A cat hotel in Cihangir.

A cat hotel in Cihangir.

Watching ferries sail swarmed by seagulls is a funny sight, reminiscent of flies swarming a horse.  People feed them off the front and back decks.  It is socially taboo to throw bread into the trash, so it makes its way to street animals and birds.  And, I’ve been told that spring is kitten season!  I will love that!  The engagement with nature extends to the ferry stations too.  Waiting for a ferry, I noticed a woman in the station with a cat on her lap. I assumed she was traveling with her pet, but saw no carrying case.  As I walked out to the pier, I noticed other felines lazing among the waiting passengers, and realized the cat’s lap was temporary.

Getting rid of day old bread on the commute to Europe.

Getting rid of day old bread on the commute to Europe.

A culture as nice to animals as this one tells a different story than the headlines of horrific events.  Merel (see prior post ) and I both walk  alone in the dark.  It is necessary to get around.  Both of us pay attention and are careful, and we both feel it is as safe or safer here as unescorted women than it is in our own countries of the US and Netherlands.  To go to my life drawing group’s evening meetings, I have to walk around the construction at Taksim Square.  It is dark and uneven, so I stay close to others and walk purposefully.  Places that would seem forbidding at home, frequently here are just normal walking routes that are not lit as well as I would like.  In all big cities in the world, one has to pay attention.  Even in suburbs in California, unless I have Lucy with me, I’m less comfortable walking alone at night than I am in Istanbul.

Following the ferry.

Following the ferry.

There is gentleness, helpfulness, and a civility among the people here that I don’t see in the US, in big cities or small towns.  It is not nirvana, not perfect. We are all the same, however, under the skin .  Istanbul is very comfortable to live in.  I find it magnificent, and captivating because of its beauty, society and historic civilization.

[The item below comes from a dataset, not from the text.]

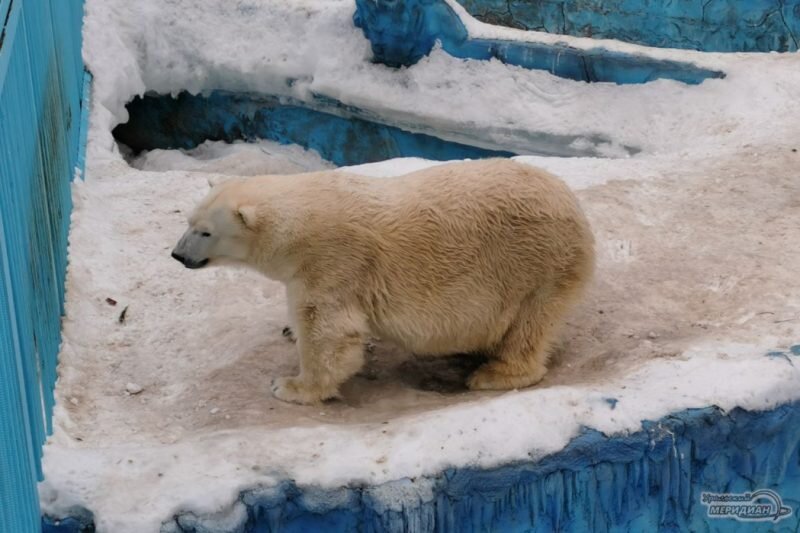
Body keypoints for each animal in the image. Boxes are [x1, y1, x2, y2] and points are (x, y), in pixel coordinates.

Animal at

A metal bed in the sun makes sense.

A metal bed in the sun makes sense.

I visited Istanbul in 2010 for a conference, traveling home August 7.  On August 8, a German tourist celebrating her 50th birthday and wedding anniversary with her husband was killed in San Francisco crossfire between teen-aged gangs. The Germans had just arrived and were looking for a restaurant in which to eat dinner, before 9 pm at night.  Union Square is a central tourist hub in San Francisco, supposedly one of the safest locations in the city. Ironically, a week earlier, I had been referred by a US friend to verify the safety of her American friend’s prospective travel to Istanbul.  To her questions, I could only reply “if you are not afraid to travel to San Francisco, I wouldn’t be afraid to travel to Istanbul.”  Bad things happen in good places, and one may arrive at the wrong place at the wrong time, anywhere.